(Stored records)
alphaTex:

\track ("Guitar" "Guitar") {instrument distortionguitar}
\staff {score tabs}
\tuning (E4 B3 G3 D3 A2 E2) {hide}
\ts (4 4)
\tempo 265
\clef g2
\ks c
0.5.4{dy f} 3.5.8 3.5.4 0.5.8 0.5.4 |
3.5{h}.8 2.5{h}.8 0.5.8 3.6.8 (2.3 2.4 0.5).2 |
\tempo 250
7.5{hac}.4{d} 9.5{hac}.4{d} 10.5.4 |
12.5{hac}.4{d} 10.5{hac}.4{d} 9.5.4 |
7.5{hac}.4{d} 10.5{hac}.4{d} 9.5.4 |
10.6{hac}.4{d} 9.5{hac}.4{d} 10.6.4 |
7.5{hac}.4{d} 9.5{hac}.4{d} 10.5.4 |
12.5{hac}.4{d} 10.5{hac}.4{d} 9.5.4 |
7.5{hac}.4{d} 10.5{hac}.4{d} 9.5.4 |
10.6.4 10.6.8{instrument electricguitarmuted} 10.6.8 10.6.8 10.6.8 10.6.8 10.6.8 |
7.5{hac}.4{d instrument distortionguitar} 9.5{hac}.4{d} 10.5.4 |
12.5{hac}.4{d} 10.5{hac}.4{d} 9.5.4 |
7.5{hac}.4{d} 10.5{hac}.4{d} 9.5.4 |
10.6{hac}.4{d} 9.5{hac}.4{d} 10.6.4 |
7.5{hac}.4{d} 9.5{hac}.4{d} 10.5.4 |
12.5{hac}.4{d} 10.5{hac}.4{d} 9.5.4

● WORK INSTRUCTIONS: Arrange every line of the rows above as a JSON list of strings, one string per line, leaving out blank lines.

● RESPONSE TO THE TASK:
[
  "alphaTex:",
  "\\track (\"Guitar\" \"Guitar\") {instrument distortionguitar}",
  "\\staff {score tabs}",
  "\\tuning (E4 B3 G3 D3 A2 E2) {hide}",
  "\\ts (4 4)",
  "\\tempo 265",
  "\\clef g2",
  "\\ks c",
  "0.5.4{dy f} 3.5.8 3.5.4 0.5.8 0.5.4 |",
  "3.5{h}.8 2.5{h}.8 0.5.8 3.6.8 (2.3 2.4 0.5).2 |",
  "\\tempo 250",
  "7.5{hac}.4{d} 9.5{hac}.4{d} 10.5.4 |",
  "12.5{hac}.4{d} 10.5{hac}.4{d} 9.5.4 |",
  "7.5{hac}.4{d} 10.5{hac}.4{d} 9.5.4 |",
  "10.6{hac}.4{d} 9.5{hac}.4{d} 10.6.4 |",
  "7.5{hac}.4{d} 9.5{hac}.4{d} 10.5.4 |",
  "12.5{hac}.4{d} 10.5{hac}.4{d} 9.5.4 |",
  "7.5{hac}.4{d} 10.5{hac}.4{d} 9.5.4 |",
  "10.6.4 10.6.8{instrument electricguitarmuted} 10.6.8 10.6.8 10.6.8 10.6.8 10.6.8 |",
  "7.5{hac}.4{d instrument distortionguitar} 9.5{hac}.4{d} 10.5.4 |",
  "12.5{hac}.4{d} 10.5{hac}.4{d} 9.5.4 |",
  "7.5{hac}.4{d} 10.5{hac}.4{d} 9.5.4 |",
  "10.6{hac}.4{d} 9.5{hac}.4{d} 10.6.4 |",
  "7.5{hac}.4{d} 9.5{hac}.4{d} 10.5.4 |",
  "12.5{hac}.4{d} 10.5{hac}.4{d} 9.5.4"
]